> [PROVIDED MATERIAL]
▬▬▬
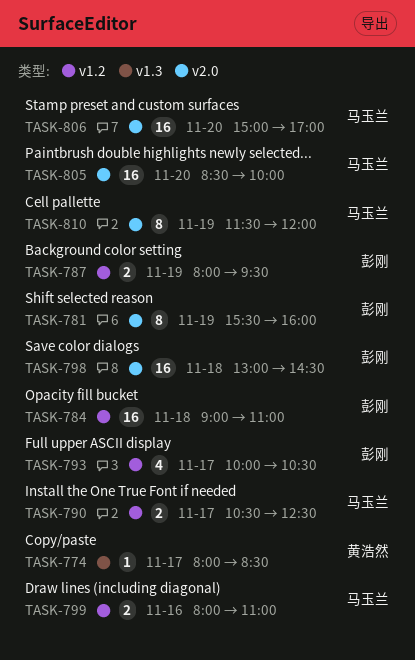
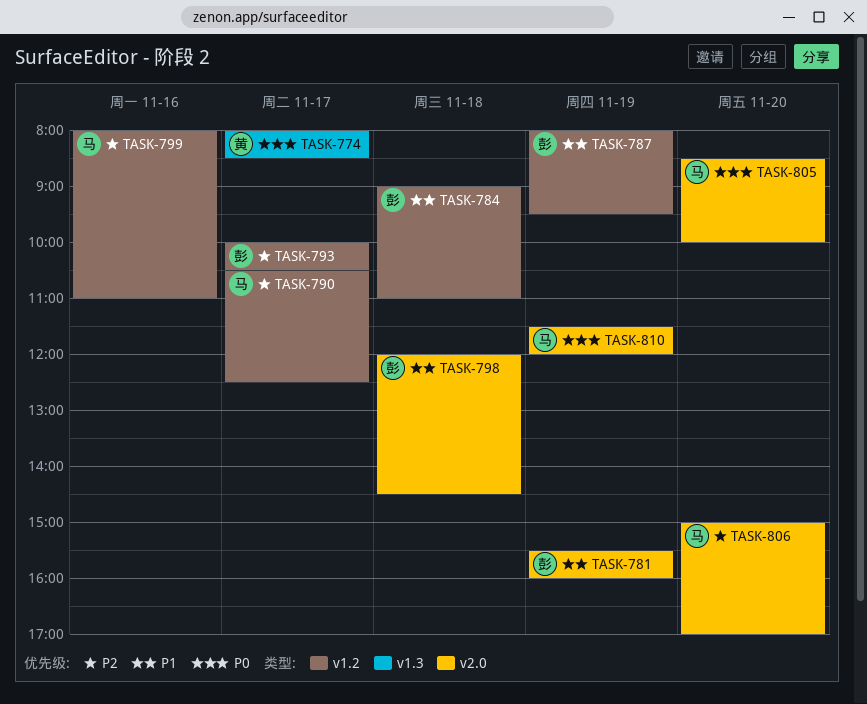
TASK-798, begins: 13:00 -> 12:00

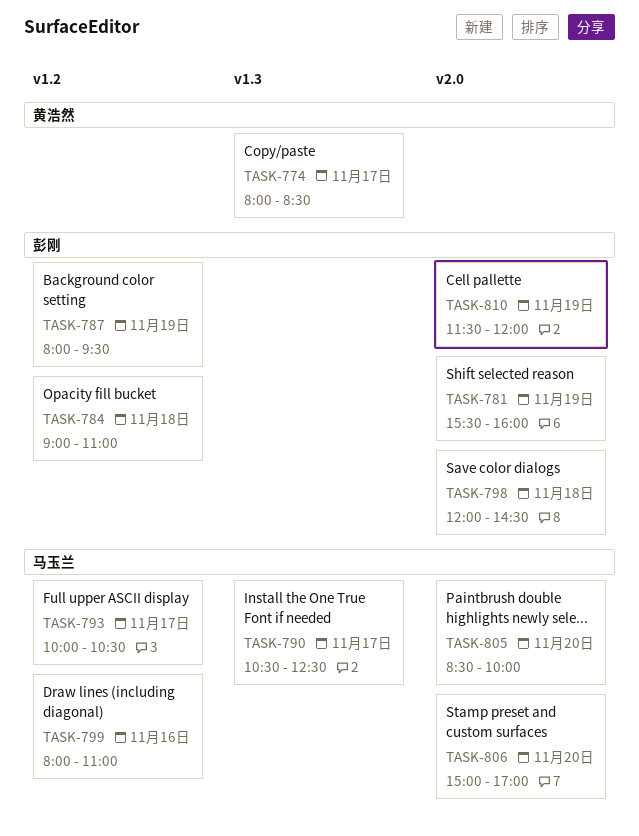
TASK-790, label: v1.2 -> v1.3
TASK-793, owner: 彭刚 -> 马玉兰
TASK-810, owner: 马玉兰 -> 彭刚

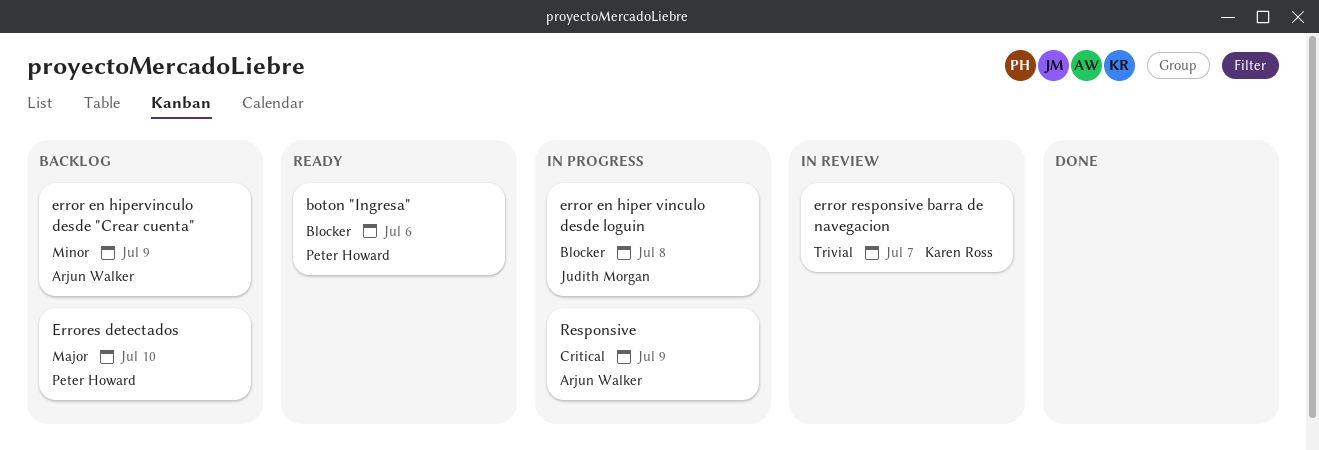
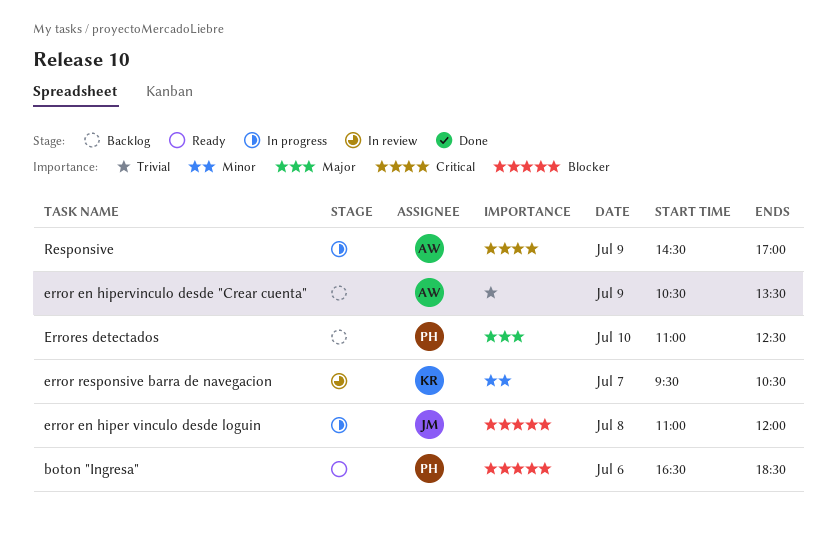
error en hipervinculo desde "Crear cuenta", priority: Minor -> Trivial
error responsive barra de navegacion, priority: Trivial -> Minor

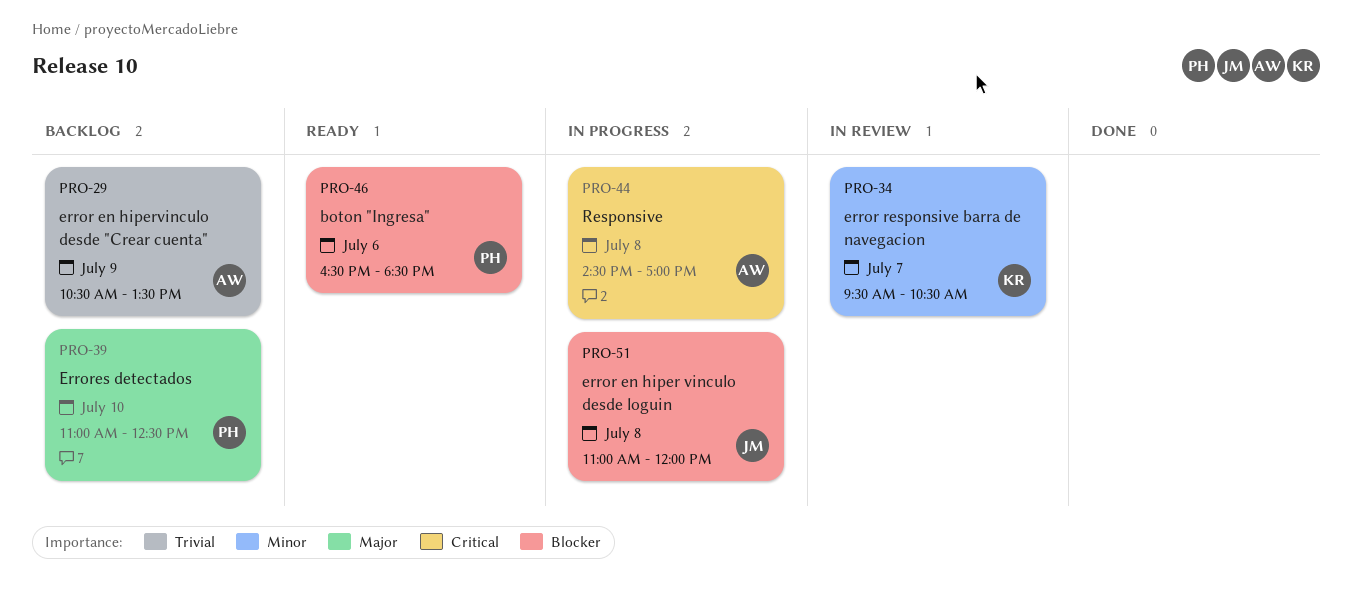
Responsive, day: Jul 9 -> Jul 8

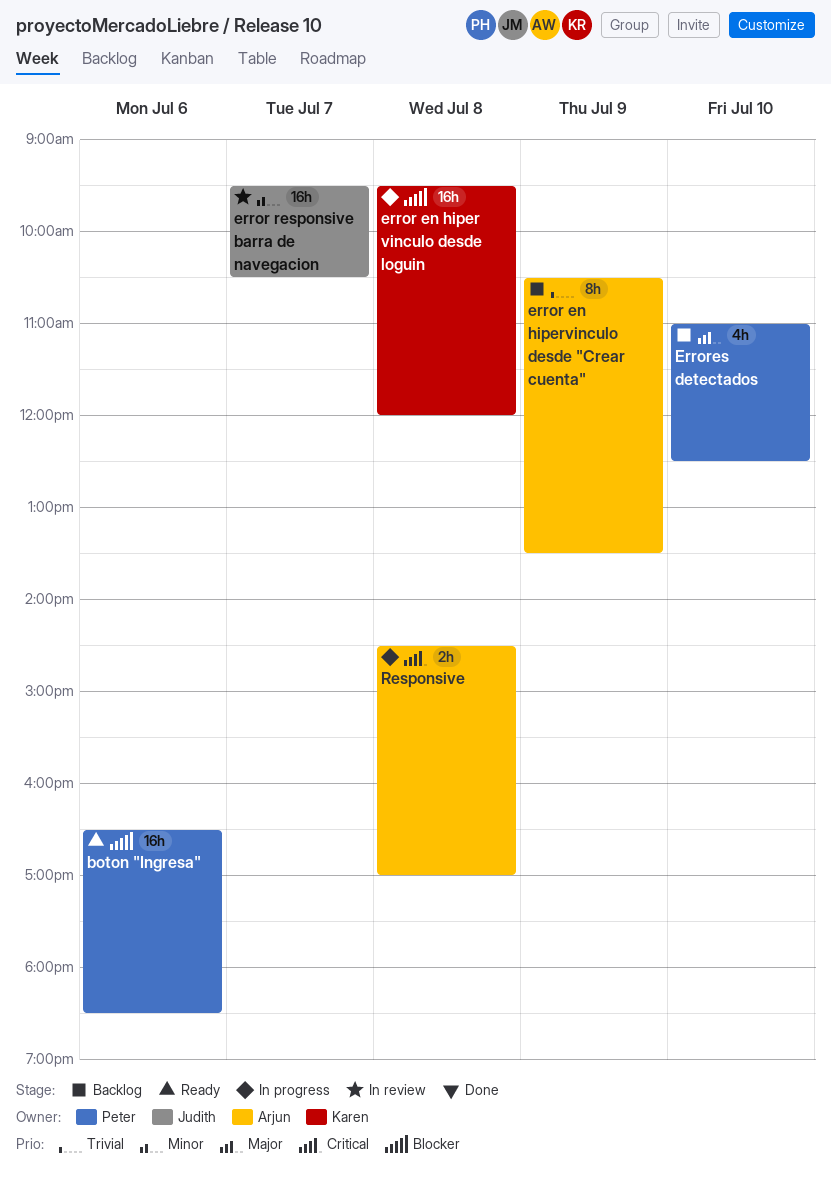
error en hiper vinculo desde loguin, owner: Judith -> Karen
error en hiper vinculo desde loguin, begins: 11:00 -> 09:30
error responsive barra de navegacion, owner: Karen -> Judith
▬▬▬
> [DESCRIPTION OF THE TASK]
Give back every entry in its exact wording, leaving the pictures out.

> [SOLVED PROBLEM]
TASK-798, begins: 13:00 -> 12:00

TASK-790, label: v1.2 -> v1.3
TASK-793, owner: 彭刚 -> 马玉兰
TASK-810, owner: 马玉兰 -> 彭刚

error en hipervinculo desde "Crear cuenta", priority: Minor -> Trivial
error responsive barra de navegacion, priority: Trivial -> Minor

Responsive, day: Jul 9 -> Jul 8

error en hiper vinculo desde loguin, owner: Judith -> Karen
error en hiper vinculo desde loguin, begins: 11:00 -> 09:30
error responsive barra de navegacion, owner: Karen -> Judith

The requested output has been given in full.